Sindicato do Comércio Varejista de Derivados de Petróleo, Gás Natural e Biocombustíveis, e de Lojas de Conveniência, e de Empresas de Lava-Rápido e de Empresas de Estacionamento de Santos e Região – Sindicombustíveis Resan.

PostoPostos lutam contra a fraude na bomba

NOV 3, 2017

“Quanto mais se combate, mais aparece. Postos que maculam a imagem da revenda trabalham com bomba fraudada, adulteração, produto sem nota", afirma o presidente do Resan.

Manter-se atento na hora de abastecer o veículo nunca foi tão necessário. A preocupação não se limita somente à qualidade, mas também à quantidade da gasolina ou do etanol colocado no carro. Um tipo de fraude que marca volume maior de combustíveis do que o consumidor compra vem crescendo na Baixada Santista.

A adulteração nas bomba furta entre 8% e 12% do total que deveria ir para o tanque. O alerta é do Sindicato do Comércio Varejista de Derivados de Petróleo na região (Resan). Trata-se do golpe da bomba fraudada, usada por empresários inescrupulosos para aumentar a margem de lucro e reduzir o preço do combustível oferecido ao cliente. Nessa semana, a prática foi parar em um vídeo que circula as redes sociais, onde um consumidor reclama da quantidade de gasolina comprada em um posto na Vila Belmiro, em Santos.

ENTRADAS LISTADAS:
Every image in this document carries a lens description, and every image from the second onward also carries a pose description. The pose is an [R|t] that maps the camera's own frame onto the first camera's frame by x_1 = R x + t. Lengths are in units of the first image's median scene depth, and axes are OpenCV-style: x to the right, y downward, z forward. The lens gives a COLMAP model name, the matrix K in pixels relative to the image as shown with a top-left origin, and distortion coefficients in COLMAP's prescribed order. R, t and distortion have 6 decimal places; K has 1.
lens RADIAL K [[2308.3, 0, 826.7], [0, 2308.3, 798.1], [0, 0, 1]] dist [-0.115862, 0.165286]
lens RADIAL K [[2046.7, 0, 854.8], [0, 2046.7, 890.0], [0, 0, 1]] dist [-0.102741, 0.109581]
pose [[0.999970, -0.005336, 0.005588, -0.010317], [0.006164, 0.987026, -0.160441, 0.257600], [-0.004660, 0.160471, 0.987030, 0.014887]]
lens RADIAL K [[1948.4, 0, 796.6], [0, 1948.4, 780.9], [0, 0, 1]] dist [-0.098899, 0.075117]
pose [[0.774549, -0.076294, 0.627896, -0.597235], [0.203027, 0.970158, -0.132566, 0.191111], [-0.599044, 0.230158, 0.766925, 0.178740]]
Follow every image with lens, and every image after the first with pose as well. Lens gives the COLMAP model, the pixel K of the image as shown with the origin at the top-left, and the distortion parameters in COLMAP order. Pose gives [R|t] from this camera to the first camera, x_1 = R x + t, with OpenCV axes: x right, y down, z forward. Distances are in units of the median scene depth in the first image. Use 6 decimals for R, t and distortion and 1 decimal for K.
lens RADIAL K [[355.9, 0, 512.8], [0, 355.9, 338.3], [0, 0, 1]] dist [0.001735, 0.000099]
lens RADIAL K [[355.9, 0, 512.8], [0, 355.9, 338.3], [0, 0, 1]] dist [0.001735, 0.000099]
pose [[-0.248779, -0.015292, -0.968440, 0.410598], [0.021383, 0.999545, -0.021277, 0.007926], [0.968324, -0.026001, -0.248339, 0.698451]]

TAREFA A:
Transcreva fielmente a parte do texto sobre a fraude nas bombas de combustível que começa nas palavras "Sindicato do Comércio" e termina em "presidente do Resan.".
TAREFA B:
Retome o texto sobre a fraude nas bombas de combustível e escreva a continuação a partir da última frase.

RESULTADO DA TAREFA A:
Sindicato do Comércio Varejista de Derivados de Petróleo, Gás Natural e Biocombustíveis, e de Lojas de Conveniência, e de Empresas de Lava-Rápido e de Empresas de Estacionamento de Santos e Região – Sindicombustíveis Resan.

PostoPostos lutam contra a fraude na bomba

NOV 3, 2017

“Quanto mais se combate, mais aparece. Postos que maculam a imagem da revenda trabalham com bomba fraudada, adulteração, produto sem nota", afirma o presidente do Resan.

RESULTADO DA TAREFA B:
A fraude volumétrica de combustível consiste no uso de pequenas peças instaladas nas bombas para alterar o visor que controla a quantidade do produto que entra no tanque. Isso significa que o consumidor paga por um produto que não recebe. O aparato inclui tecnologia de acionamento sem fio, seja por controle remoto ou celular, usado pelos empresários para desativar os mecanismos quando há fiscalização. “O cliente paga por 20 litros, mas recebe menos de 18. São peças estranhas às engrenagens normais
dos equipamentos usadas de má-fé pelo proprietário do posto para lesar o consumidor”, explica o gestor da regional do
Instituto de Pesos e Medidas do Estado de São Paulo (Ipem-SP) na Baixada Santista, Luís Antonio Godinho da Silva.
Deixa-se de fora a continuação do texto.